The soupy panegyrics I have found to be unhelpful and disrespectful.

@janbb says; I have always tried to remain honest in my assessment of the dead – including my own parents. I don’t believe in hagiography but I try not to disrespect the feelings of others who are mourning.

That encapsulates my feelings.

Trillian's avatar

Because for some people, I have seen on at least two occasions, the death of a person is nothing more than an episode in their own dramatic movie, in which they had the starring role. One time the young man took his own life with his service revolver, and the other was a car accident involving very high speed.
Both times I found the dramatic carrying-ons to be reprehensible, both times the drama people were nothing more than peripheral females who just capitalized on the chance to have a dramatic episode involving tears, loud voices and and tissues while accepting “comfort” from hush-voiced dupes.
I was nothing but relieved when my father’s father died when I was about 11 or 12. I never said anything negative, but I also didn’t pretend to be sad.

laurenkem's avatar

This has always been a pet peeve of mine – insisting on glorifying the deceased as if they were a wonderful, good, kind, loving person, when in reality they were a mean-spirited, nasty son of a bitch who no one liked.

I refuse to do that – if I didn’t like ‘em when they were alive, I sure am not gonna like ‘em more when they’re dead.

rojo's avatar

I have found it best to follow the advice of Thumpers mother:
“If you can’t say anything nice, don’t say anything at all.”
This advice has served me well and not only at funerals.

lookingglassx3's avatar

In my personal opinion, it may be guilt. My grandad died recently and my uncle lived right opposite him. Despite this, my cousin, who is fifteen years old, thinks she’s God’s gift and lives life like she’s on a catwalk, never once went across to visit my grandma and grandad, except when she needed to use my grandad’s computer to access Facebook. When he died, she took the week off school (which is understandable) and Google’d a poem which she read at his funeral, about how loving and close she was with him. She finished it with, “From your granddaughters,” and wrote her own name and her sister’s, acting almost as if I wasn’t his granddaughter at all.

My mum told me about one man who spoke quite badly about his own father at his funeral. I guess people make them sound amazing because they’ve been cursed with the thing everyone dreads – death, so I think maybe people sympathise with them because of that, and also they’ll want to be careful as it may cause offence to the dead person’s family or friends who are grieving.

Dutchess_III's avatar

Don’t get me wrong…I’m not suggesting that anyone say anything negative at a funeral or memorial! That would just be horrible.

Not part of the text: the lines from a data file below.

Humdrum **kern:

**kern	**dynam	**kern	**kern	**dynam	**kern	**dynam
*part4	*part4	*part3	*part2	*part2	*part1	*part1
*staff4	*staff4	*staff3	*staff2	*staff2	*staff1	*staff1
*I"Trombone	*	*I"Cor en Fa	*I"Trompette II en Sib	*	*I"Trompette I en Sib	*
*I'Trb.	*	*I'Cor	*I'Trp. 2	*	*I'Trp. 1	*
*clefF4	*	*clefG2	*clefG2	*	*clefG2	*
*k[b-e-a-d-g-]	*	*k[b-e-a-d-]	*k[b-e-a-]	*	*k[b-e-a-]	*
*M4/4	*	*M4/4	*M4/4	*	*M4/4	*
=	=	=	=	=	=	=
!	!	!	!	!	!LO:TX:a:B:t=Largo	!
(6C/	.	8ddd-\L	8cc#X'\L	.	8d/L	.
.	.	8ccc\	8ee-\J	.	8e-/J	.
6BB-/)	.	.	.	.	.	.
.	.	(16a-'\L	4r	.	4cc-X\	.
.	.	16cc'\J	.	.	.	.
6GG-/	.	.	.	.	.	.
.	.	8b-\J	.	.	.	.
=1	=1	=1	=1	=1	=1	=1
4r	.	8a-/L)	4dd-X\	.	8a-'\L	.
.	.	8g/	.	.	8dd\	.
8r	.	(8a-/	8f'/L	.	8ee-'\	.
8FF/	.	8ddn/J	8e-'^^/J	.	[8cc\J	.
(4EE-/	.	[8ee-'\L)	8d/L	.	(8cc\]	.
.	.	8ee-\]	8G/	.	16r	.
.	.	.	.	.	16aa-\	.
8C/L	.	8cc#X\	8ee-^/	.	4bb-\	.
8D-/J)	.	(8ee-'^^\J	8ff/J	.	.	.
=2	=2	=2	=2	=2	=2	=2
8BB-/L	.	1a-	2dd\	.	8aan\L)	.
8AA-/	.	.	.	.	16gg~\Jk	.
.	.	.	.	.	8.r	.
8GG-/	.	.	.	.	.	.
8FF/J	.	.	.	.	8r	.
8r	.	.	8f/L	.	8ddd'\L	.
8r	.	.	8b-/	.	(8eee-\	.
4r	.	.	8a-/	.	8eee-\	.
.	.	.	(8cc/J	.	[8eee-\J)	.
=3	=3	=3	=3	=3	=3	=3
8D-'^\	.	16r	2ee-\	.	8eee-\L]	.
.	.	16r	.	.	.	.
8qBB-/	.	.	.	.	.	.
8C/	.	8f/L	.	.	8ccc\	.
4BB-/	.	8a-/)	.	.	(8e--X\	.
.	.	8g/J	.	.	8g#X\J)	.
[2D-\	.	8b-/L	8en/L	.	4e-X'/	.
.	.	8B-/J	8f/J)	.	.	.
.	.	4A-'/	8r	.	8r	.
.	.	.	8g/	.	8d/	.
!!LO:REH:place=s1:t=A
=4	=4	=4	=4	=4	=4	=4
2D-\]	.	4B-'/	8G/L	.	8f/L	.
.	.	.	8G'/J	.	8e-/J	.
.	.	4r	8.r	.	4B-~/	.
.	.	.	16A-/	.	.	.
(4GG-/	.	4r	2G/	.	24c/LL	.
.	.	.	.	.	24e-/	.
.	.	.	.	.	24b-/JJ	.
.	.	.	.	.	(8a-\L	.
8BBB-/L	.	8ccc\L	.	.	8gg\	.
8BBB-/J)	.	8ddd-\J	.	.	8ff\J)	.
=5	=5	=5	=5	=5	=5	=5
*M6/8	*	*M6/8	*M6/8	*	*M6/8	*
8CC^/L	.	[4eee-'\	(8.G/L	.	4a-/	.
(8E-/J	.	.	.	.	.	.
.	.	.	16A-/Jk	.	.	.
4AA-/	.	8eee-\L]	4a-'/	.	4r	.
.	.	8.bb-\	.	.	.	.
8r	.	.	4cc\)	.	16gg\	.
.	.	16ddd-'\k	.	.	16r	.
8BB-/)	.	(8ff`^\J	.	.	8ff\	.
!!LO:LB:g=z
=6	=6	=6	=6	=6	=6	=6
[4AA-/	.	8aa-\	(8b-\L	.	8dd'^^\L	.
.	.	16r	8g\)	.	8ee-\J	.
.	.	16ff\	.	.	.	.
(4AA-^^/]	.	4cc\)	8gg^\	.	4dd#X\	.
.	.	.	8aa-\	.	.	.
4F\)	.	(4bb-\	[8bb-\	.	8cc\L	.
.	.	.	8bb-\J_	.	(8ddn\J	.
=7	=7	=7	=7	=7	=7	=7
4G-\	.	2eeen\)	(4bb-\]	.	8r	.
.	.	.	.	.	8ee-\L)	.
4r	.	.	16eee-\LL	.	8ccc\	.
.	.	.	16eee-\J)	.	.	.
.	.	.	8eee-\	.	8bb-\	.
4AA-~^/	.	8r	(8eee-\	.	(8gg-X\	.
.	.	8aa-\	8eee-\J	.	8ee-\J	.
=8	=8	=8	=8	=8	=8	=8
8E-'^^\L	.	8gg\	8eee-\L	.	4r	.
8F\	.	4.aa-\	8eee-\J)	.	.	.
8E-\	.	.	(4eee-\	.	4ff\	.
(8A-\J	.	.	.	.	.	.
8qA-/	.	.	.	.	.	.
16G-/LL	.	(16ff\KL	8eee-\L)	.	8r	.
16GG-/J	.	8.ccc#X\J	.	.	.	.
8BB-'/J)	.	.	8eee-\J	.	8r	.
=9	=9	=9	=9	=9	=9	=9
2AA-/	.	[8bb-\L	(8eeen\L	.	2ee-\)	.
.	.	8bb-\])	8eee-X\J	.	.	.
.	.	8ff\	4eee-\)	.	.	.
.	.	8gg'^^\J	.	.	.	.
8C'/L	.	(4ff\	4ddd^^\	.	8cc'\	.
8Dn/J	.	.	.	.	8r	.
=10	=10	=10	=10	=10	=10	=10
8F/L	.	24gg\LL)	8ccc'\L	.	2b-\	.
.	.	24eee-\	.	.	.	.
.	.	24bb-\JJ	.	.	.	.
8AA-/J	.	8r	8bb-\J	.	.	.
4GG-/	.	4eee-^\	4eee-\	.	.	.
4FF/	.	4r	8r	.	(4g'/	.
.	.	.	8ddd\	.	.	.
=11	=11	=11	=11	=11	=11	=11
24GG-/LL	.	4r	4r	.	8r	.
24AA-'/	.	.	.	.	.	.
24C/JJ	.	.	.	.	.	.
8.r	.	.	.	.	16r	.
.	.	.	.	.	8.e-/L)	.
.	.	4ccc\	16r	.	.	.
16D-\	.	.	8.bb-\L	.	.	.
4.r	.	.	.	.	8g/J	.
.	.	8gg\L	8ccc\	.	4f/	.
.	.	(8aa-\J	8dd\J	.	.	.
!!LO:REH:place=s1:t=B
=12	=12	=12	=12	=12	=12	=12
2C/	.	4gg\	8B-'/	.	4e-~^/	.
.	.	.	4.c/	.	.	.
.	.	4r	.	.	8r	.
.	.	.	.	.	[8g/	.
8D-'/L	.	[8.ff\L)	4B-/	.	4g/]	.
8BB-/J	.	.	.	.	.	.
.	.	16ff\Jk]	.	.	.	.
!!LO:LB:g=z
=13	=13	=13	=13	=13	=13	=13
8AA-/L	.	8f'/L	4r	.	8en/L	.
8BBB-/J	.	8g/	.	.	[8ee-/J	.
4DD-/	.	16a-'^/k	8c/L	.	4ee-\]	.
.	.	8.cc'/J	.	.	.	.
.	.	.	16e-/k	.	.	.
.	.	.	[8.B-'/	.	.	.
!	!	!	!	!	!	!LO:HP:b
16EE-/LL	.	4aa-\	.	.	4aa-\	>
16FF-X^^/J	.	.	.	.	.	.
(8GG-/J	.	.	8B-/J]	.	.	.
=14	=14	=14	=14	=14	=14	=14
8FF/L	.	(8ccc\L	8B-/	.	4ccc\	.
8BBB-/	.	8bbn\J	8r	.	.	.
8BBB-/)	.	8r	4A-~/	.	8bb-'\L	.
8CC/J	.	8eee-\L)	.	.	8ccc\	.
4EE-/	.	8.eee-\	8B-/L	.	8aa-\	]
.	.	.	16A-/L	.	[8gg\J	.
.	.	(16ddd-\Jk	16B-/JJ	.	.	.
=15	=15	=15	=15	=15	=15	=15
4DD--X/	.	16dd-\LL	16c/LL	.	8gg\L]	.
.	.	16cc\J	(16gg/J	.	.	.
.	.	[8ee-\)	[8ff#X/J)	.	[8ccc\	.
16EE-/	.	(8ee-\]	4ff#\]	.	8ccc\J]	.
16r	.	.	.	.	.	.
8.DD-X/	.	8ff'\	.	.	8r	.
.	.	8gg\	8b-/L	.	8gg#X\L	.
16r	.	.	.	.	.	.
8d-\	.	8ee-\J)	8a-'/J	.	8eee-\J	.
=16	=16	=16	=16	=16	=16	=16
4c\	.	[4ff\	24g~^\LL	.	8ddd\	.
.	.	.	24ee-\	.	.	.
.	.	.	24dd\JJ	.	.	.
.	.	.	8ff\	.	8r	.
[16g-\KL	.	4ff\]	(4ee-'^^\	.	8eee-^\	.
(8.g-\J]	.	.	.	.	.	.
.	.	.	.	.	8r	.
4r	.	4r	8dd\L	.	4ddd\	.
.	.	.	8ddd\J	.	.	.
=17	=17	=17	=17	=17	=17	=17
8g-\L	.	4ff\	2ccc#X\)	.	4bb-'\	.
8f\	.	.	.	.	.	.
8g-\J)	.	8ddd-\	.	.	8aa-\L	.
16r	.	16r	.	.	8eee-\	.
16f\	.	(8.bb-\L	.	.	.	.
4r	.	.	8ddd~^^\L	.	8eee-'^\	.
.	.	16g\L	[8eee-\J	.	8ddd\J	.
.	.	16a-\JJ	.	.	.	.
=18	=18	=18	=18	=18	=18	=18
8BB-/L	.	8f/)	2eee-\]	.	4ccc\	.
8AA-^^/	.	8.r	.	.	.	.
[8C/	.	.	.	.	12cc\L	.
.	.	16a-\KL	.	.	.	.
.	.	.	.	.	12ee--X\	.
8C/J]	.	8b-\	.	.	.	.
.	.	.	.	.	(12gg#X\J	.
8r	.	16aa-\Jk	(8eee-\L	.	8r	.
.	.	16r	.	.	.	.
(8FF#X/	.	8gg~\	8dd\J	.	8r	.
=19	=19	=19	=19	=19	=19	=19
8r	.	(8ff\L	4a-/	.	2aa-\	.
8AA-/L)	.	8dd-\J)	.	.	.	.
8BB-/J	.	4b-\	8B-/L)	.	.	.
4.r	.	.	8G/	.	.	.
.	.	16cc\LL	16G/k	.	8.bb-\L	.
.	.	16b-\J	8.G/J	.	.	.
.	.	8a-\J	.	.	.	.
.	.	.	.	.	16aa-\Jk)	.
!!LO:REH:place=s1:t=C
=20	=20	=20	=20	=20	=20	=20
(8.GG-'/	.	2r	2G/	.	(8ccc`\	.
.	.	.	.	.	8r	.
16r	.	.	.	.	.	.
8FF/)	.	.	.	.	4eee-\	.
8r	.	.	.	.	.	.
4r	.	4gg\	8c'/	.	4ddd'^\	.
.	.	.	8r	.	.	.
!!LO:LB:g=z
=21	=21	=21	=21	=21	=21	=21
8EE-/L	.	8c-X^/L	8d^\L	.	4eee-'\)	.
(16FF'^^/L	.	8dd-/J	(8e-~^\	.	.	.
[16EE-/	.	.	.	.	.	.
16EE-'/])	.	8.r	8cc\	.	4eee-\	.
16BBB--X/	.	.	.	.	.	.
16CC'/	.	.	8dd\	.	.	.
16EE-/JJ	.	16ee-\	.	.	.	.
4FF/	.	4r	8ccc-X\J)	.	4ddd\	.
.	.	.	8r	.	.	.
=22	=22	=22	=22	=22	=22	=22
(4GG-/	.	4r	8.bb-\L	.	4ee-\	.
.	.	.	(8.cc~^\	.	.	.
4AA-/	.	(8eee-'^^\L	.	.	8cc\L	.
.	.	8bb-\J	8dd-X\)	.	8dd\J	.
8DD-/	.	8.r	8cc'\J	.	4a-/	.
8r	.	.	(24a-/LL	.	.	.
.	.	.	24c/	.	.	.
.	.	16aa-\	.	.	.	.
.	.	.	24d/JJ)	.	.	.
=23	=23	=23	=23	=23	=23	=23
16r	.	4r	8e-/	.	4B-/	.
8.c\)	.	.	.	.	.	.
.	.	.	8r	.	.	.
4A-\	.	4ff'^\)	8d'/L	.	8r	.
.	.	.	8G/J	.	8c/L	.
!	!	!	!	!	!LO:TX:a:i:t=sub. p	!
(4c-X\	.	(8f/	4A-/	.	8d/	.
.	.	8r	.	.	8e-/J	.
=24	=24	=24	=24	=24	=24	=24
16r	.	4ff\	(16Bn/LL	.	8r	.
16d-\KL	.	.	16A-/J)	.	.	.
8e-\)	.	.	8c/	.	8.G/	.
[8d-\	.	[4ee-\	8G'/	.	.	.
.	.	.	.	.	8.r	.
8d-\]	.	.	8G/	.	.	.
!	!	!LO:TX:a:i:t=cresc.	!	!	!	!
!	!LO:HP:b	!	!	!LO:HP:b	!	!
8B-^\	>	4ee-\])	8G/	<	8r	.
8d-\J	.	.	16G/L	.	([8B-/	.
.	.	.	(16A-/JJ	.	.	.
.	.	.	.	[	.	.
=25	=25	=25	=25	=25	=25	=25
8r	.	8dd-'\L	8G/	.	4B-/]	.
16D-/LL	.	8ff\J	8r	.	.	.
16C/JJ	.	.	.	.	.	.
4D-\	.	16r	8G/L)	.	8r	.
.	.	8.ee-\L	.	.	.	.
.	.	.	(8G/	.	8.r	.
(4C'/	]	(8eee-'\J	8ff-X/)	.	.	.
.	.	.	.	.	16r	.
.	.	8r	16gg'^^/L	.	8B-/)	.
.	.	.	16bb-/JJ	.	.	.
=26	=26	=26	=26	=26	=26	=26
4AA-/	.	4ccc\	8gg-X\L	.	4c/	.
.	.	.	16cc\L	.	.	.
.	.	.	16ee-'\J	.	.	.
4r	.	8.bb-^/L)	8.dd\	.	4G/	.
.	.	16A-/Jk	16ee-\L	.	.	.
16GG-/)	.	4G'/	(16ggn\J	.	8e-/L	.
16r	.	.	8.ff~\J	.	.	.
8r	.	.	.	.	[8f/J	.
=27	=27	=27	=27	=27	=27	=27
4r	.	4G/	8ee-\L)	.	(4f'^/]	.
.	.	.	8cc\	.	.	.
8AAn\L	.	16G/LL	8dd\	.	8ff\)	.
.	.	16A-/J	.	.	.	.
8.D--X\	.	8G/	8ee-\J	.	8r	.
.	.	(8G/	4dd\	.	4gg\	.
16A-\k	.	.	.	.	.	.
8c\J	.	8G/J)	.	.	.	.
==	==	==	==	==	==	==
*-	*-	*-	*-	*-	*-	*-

I agree with @Trillian I have seen on at least two occasions, the death of a person is nothing more than an episode in their own dramatic movie, in which they had the starring role. Some people will do anything to be the center of attention.

Shippy's avatar

Either way it is of no benefit they are dead.

Dutchess_III's avatar

For the drama queen, they could care less who it doesn’t benefit!

Paradox25's avatar

They say that you don’t know what you’ve got until it’s gone, and that likely holds true for this question too. Extreme situations do have a tendency to change the way that we think at the moment.

Dutchess_III's avatar

I guess I’m thinking of someone who barely knew a person, and that person died, and then that someone acts like it was their best friend in the whoooole world.

Cruiser's avatar

Some people may have known him before he became a drunk angry man and choose to embrace that memory is all.

yankeetooter's avatar

I don’t know about the second part to your question…but you never know how much the deceased may have meant to that person, what role they played on their life…

Sunny2's avatar

I don’t know the answer to your questions, but I know I’ve come away from a funeral for someone for whom I had little regard with a feeling of gratitude that not everyone felt as I did. I was glad she was more special for other people and I could give her credit for that.